From the same director William Brent Bell of its first installment, The Boy, comes its sequel–Brahms: The Boy II with its three lead characters–the family of three–Sean, Liza, and Jude (Katie Holmes, Owain Yeoman, and Christopher Convery).
With the same writer–Stacey Menear of the first, the sequel tells a story about a young family who moves into a guest house on the estate. The couple’s young son soon makes an unsettling new friend, an eerily life-like doll, to whom he calls Brahms.
Finding the doll in the woods and after cleaning up, the doll sets the rules for Jude and his family to observe.
Like Greta Evans, a young American from Montana (from the previous film) who was hired as a nanny by the Heelshires, Jude has become the doll’s object of manipulations.
Creating fear for the audience is a little bit of a let-down in the film. It opts to shake and rattle the audience instead. Overall, it still has that horror feel in some scenes. Apart from the three leads, Ralph Ineson‘s character as Joseph plays an important part. He is the reason for the emergence of the doll named Brahms. Another character who makes sense of Jude’s condition is Anjali Jay as Dr. Lawrence.

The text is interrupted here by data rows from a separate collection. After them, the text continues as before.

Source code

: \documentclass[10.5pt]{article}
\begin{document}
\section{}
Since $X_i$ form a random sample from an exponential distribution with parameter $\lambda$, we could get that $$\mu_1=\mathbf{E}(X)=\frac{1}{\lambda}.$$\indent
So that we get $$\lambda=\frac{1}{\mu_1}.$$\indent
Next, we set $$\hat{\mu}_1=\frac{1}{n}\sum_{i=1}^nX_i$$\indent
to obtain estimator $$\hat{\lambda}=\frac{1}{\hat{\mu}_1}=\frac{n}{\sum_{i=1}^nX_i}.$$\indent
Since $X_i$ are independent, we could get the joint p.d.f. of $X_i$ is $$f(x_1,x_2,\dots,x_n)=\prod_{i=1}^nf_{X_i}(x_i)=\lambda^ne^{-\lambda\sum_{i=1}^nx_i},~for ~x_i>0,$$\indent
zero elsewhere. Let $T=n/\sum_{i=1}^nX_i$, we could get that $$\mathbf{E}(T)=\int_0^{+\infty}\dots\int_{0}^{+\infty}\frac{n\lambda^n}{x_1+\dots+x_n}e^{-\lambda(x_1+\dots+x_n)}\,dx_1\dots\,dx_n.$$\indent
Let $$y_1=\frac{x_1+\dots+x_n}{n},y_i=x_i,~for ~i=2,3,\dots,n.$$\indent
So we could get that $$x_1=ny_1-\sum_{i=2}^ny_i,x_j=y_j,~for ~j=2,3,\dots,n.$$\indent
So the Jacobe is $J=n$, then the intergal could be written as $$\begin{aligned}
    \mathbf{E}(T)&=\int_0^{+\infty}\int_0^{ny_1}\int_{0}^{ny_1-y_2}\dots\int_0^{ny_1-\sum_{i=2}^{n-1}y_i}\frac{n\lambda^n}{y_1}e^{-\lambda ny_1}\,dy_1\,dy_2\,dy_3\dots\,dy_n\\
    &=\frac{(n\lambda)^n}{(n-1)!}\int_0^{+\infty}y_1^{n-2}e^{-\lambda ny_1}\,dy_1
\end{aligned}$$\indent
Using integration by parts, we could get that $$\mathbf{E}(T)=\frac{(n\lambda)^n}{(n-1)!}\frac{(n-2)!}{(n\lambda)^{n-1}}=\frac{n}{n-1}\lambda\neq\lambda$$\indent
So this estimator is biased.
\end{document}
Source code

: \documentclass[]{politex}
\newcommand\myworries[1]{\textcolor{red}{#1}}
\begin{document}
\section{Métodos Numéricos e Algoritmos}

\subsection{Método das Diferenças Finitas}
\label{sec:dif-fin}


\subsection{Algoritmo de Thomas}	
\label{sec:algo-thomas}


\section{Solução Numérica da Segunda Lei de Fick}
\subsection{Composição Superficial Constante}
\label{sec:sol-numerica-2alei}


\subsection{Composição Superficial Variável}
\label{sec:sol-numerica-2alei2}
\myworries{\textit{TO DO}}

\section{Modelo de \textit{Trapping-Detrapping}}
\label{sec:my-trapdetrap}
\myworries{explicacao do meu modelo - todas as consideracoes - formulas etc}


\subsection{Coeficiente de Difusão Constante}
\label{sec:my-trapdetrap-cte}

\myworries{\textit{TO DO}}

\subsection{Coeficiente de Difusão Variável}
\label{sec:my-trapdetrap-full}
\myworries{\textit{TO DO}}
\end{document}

Brahms is perhaps Annabelle‘s male doll version. Both dolls are haunted. The former is just less creepy than the latter.
Based on accounts by the Warrens, the paranormal investigator-author couple Ed and Lorraine—Annabelle is a haunted doll in the film The Conjuring (2013).
Brahms: The Boy II has its own merits as a horror film, but lacks that kind of feel from Asian horror flicks. Yes, it is as satisfying as the first one. For those who want to get some ‘scare’ over the weekend, this Bell film could be a good option there is.